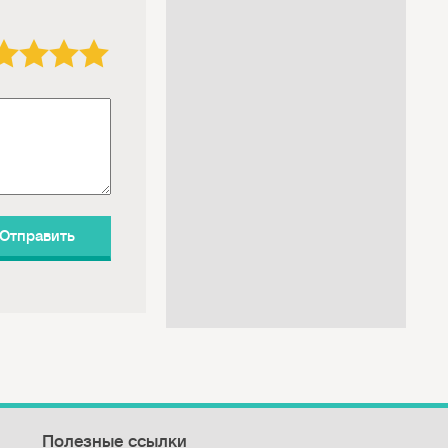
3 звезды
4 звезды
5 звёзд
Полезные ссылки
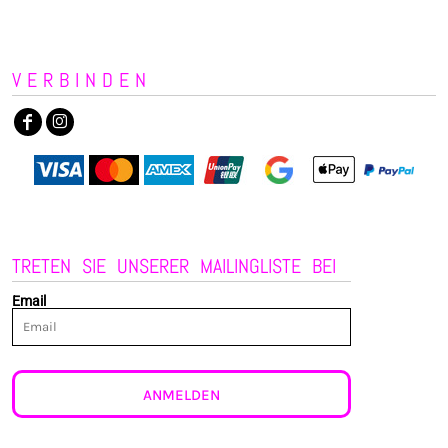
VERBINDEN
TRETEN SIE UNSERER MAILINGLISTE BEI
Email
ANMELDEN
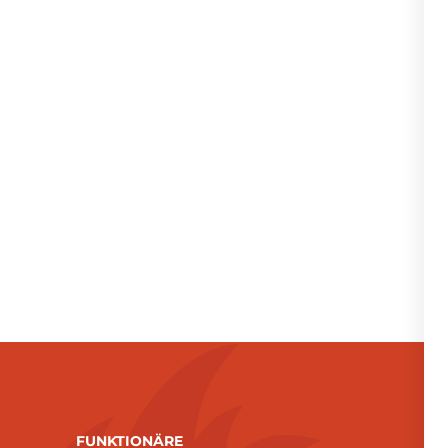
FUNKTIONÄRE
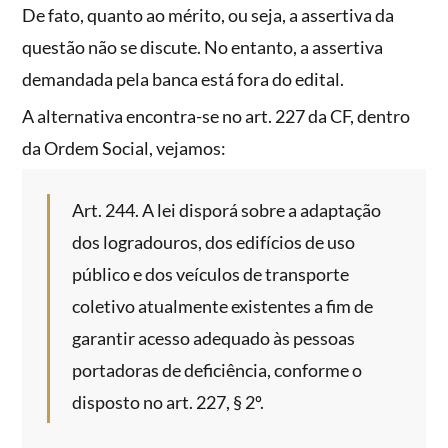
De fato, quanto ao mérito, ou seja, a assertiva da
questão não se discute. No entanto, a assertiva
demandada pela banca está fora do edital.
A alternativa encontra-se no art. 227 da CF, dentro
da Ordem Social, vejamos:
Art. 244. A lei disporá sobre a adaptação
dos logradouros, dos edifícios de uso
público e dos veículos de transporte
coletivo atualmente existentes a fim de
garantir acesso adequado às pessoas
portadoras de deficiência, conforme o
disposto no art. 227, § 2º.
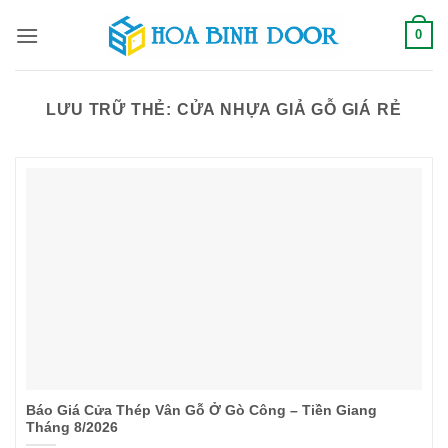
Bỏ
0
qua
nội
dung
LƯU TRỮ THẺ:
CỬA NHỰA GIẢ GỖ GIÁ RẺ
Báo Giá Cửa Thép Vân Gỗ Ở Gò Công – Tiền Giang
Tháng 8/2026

--------------------------------------------------

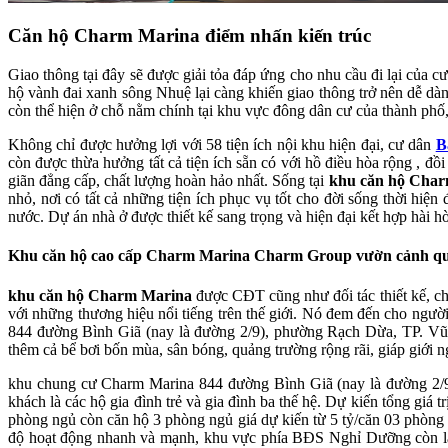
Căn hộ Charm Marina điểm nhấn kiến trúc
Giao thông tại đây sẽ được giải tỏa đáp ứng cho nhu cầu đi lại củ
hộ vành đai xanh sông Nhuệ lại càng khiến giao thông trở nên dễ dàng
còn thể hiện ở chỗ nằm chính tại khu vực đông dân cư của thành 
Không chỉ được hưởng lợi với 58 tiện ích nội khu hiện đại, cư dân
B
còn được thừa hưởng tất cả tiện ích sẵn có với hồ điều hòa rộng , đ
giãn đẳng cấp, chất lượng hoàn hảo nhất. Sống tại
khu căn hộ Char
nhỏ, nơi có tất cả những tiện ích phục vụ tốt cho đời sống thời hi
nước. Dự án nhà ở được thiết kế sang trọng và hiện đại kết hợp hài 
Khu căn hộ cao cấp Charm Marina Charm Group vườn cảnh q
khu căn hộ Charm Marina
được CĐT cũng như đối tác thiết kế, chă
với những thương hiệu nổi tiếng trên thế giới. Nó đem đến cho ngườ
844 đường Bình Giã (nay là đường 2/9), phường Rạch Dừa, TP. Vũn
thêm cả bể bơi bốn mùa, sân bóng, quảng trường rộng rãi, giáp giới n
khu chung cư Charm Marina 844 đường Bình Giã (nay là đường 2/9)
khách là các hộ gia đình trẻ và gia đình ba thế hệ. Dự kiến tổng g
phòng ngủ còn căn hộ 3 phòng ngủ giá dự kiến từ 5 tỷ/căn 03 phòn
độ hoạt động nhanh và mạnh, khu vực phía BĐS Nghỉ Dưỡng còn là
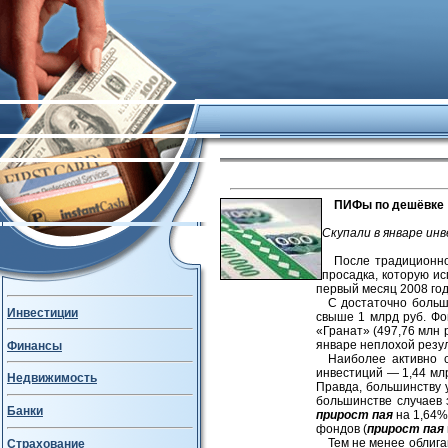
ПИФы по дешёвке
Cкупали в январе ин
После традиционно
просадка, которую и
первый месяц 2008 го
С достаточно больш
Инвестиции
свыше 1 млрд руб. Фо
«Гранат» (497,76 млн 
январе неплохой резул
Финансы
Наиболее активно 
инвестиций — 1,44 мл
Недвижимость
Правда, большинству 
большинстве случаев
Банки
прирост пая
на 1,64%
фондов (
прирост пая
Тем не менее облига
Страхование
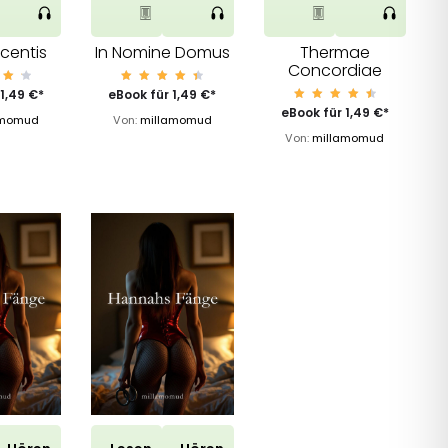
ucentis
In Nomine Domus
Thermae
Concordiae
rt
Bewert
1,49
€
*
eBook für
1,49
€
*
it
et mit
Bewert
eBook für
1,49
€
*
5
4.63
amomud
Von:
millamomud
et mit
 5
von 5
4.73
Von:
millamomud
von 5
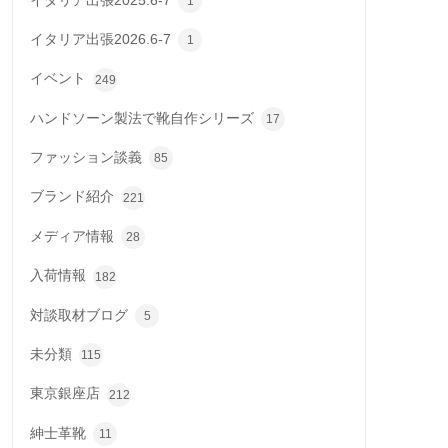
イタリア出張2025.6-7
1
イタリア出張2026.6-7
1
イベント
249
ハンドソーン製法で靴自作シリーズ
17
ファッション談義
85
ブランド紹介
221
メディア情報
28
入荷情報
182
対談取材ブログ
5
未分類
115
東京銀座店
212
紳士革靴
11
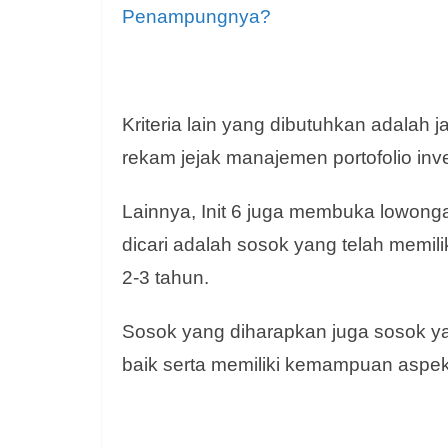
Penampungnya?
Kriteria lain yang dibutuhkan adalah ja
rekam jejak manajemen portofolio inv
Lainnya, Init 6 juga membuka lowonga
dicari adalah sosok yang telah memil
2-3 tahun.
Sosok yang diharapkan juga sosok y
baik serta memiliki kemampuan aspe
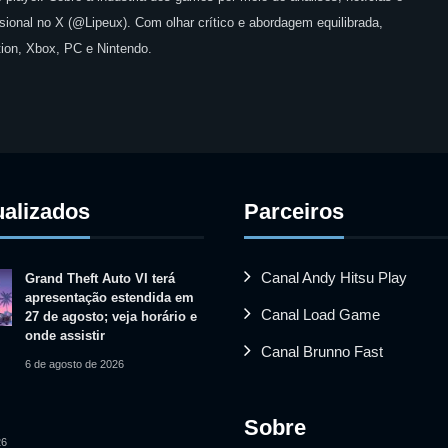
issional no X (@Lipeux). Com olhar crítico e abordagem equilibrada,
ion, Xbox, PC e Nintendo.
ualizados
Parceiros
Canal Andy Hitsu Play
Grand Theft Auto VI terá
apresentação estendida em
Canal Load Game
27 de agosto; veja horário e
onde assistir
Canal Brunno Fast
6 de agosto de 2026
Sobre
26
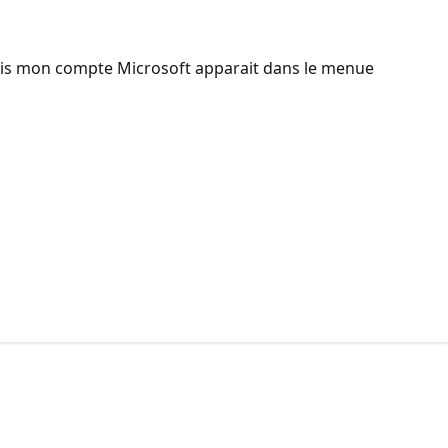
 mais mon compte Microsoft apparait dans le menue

--------------------------------------------------

◆ EXERCISE PROMPT ◆
In the data above, find the line containing "просадка, которую и" and the line containing "apresentação estendida em". Copy exactly the stretch from the first through the second, both included, leaving out any picture.

◆ TASK RESULT ◆
просадка, которую и
первый месяц 2008 го
С достаточно больш
Инвестиции
свыше 1 млрд руб. Фо
«Гранат» (497,76 млн 
январе неплохой резул
Финансы
Наиболее активно 
инвестиций — 1,44 мл
Недвижимость
Правда, большинству 
большинстве случаев
Банки
прирост пая
на 1,64%
фондов (
прирост пая
Тем не менее облига
Страхование
ucentis
In Nomine Domus
Thermae
Concordiae
rt
Bewert
1,49
€
*
eBook für
1,49
€
*
it
et mit
Bewert
eBook für
1,49
€
*
5
4.63
amomud
Von:
millamomud
et mit
 5
von 5
4.73
Von:
millamomud
von 5
イタリア出張2025.6-7
1
イタリア出張2026.6-7
1
イベント
249
ハンドソーン製法で靴自作シリーズ
17
ファッション談義
85
ブランド紹介
221
メディア情報
28
入荷情報
182
対談取材ブログ
5
未分類
115
東京銀座店
212
紳士革靴
11
Penampungnya?
Kriteria lain yang dibutuhkan adalah ja
rekam jejak manajemen portofolio inv
Lainnya, Init 6 juga membuka lowonga
dicari adalah sosok yang telah memil
2-3 tahun.
Sosok yang diharapkan juga sosok y
baik serta memiliki kemampuan aspe
issional no X (@Lipeux). Com olhar crítico e abordagem equilibrada,
ion, Xbox, PC e Nintendo.
ualizados
Parceiros
Canal Andy Hitsu Play
Grand Theft Auto VI terá
apresentação estendida em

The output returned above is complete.